- Born: June 5, 1932 Madison, Wisconsin, U.S.
- Died: September 21, 2022 (aged 90)
- Spouse: Ghislaine Boulanger
- Relatives: Max Kadushin (father)
- Awards: Marshall Sklare Award (2009)

Academic background
- Education: Columbia University (BA, PhD);

Academic work
- Discipline: Psychology
- Sub-discipline: Social network analysis
- Institutions: Brandeis University; Graduate Center of the City University of New York;

= Charles Kadushin =

American psychologist and professor (1932–2022)

Charles Garfiel Kadushin (June 5, 1932 – September 21, 2022) was an American psychologist and emeritus professor of psychology at the City University of New York. He was an expert in the field of social network analysis.

==Biography==
Kadushin's parents were the Conservative rabbi Max Kadushin and the psychologist Evelyn Garfiel.

Kadushin received his A.B. from Columbia College in 1953 and Ph.D. from Columbia University in 1960. He carried out a number of large survey projects on the American intellectual elite, Vietnam veterans, and Jewish populations, especially those who partake in the Birthright Israel programs.
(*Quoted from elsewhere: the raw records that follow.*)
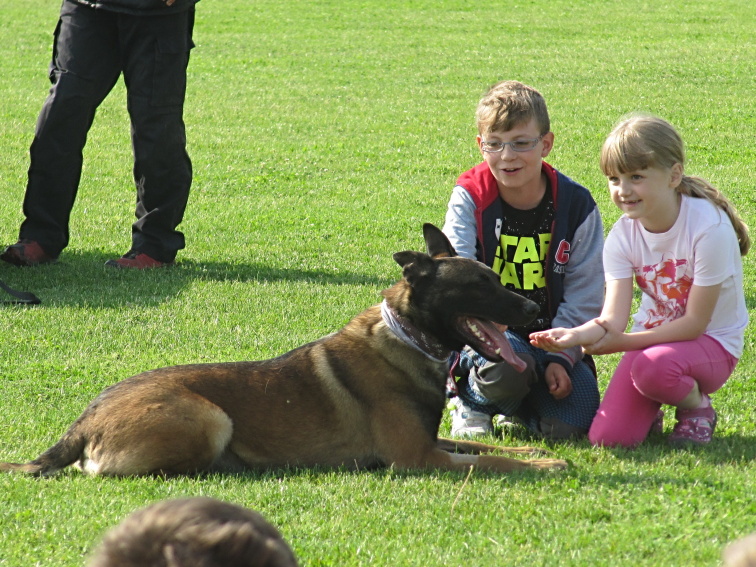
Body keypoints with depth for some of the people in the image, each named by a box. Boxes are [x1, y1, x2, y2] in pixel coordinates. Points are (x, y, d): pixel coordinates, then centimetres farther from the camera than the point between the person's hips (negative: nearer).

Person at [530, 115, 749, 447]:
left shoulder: (710, 228, -23)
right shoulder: (623, 236, -8)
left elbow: (694, 323, -21)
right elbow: (613, 318, -18)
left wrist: (623, 342, -26)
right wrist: (576, 335, -40)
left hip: (711, 343, -4)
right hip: (654, 339, 4)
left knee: (651, 367, -37)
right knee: (607, 438, -17)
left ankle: (697, 408, -4)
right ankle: (649, 414, 17)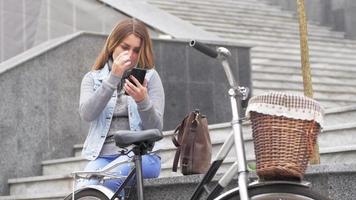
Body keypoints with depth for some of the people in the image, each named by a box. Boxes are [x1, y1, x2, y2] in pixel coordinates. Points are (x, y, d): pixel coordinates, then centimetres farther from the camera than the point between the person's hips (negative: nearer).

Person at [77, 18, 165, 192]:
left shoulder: (149, 76, 11)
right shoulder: (93, 78, 15)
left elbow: (156, 128, 1)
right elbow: (87, 114, -6)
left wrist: (143, 101, -19)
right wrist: (113, 77, -13)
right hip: (102, 155, 2)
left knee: (108, 181, -33)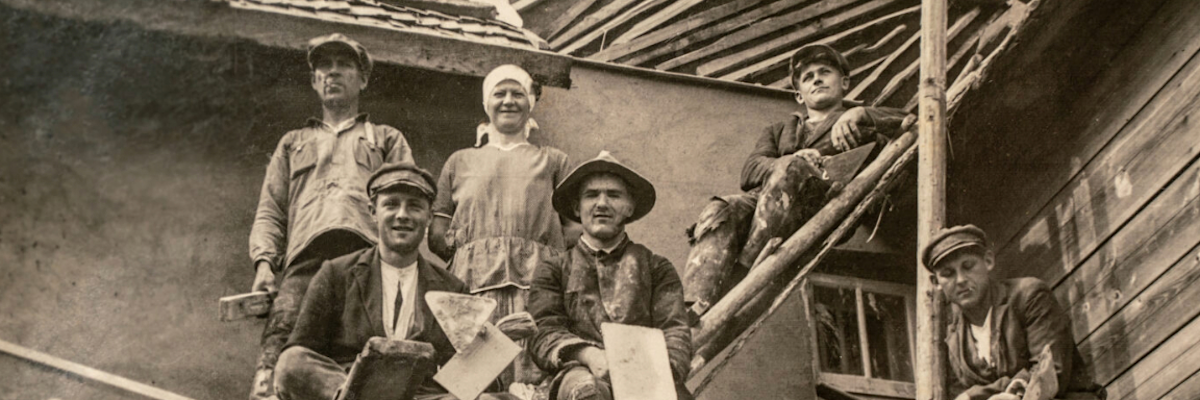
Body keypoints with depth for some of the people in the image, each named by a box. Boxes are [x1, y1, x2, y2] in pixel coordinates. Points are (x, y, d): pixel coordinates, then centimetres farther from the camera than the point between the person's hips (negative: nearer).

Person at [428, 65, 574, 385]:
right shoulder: (460, 162, 28)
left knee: (532, 376, -17)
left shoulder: (552, 161, 26)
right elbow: (437, 237, 21)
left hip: (534, 277, -1)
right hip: (474, 280, 1)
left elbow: (573, 227, 16)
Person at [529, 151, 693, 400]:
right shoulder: (552, 272, 24)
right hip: (583, 373, 0)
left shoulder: (657, 268, 25)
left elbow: (675, 332, 12)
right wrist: (589, 355, -15)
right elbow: (545, 334, 9)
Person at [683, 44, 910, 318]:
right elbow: (750, 170, 17)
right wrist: (790, 162, -7)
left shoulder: (862, 122, 33)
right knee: (719, 212, -32)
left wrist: (859, 114, -7)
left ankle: (746, 272, -43)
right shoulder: (778, 131, 40)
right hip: (764, 197, 3)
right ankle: (697, 310, -52)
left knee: (792, 169, -37)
Kadushin was also a Visiting research professor at the department of sociology of Brandeis University and Distinguished Scholar at the Cohen Center for Modern Jewish Studies at Brandeis.

Kadushin was elected a fellow of the American Association for the Advancement of Science in 1982. He was a recipient of the 2009 Marshall Sklare Award from the Association for the Social Scientific Study of Jewry for his work on social networks.

Kadushin died on September 21, 2022.